▶ [TASK DESCRIPTION]:
Pick out every line of the entries below where "프로젝트를" occurs, and copy those lines.

▶ [RECORDS]:
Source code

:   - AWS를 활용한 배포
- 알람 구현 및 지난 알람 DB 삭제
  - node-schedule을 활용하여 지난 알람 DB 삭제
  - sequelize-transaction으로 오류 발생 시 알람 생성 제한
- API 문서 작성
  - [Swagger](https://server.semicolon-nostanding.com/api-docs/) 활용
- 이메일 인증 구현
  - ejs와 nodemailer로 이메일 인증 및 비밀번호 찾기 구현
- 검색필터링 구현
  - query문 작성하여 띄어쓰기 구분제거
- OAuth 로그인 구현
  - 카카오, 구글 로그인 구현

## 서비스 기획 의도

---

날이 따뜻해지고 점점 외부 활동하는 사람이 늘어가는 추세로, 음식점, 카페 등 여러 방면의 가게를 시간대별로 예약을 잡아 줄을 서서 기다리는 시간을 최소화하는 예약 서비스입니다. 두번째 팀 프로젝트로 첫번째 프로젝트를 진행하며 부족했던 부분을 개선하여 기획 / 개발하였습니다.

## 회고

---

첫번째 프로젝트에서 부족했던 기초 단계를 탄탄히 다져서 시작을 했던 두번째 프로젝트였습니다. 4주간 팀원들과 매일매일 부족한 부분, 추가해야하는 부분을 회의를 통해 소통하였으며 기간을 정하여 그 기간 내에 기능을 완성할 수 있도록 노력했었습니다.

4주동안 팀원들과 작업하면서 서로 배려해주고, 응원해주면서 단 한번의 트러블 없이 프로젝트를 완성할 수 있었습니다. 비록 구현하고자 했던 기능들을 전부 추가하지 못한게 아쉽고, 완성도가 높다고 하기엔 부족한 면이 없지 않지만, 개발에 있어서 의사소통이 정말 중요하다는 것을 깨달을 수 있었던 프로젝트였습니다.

▶ [PROBLEM SOLUTION]:
날이 따뜻해지고 점점 외부 활동하는 사람이 늘어가는 추세로, 음식점, 카페 등 여러 방면의 가게를 시간대별로 예약을 잡아 줄을 서서 기다리는 시간을 최소화하는 예약 서비스입니다. 두번째 팀 프로젝트로 첫번째 프로젝트를 진행하며 부족했던 부분을 개선하여 기획 / 개발하였습니다.
4주동안 팀원들과 작업하면서 서로 배려해주고, 응원해주면서 단 한번의 트러블 없이 프로젝트를 완성할 수 있었습니다. 비록 구현하고자 했던 기능들을 전부 추가하지 못한게 아쉽고, 완성도가 높다고 하기엔 부족한 면이 없지 않지만, 개발에 있어서 의사소통이 정말 중요하다는 것을 깨달을 수 있었던 프로젝트였습니다.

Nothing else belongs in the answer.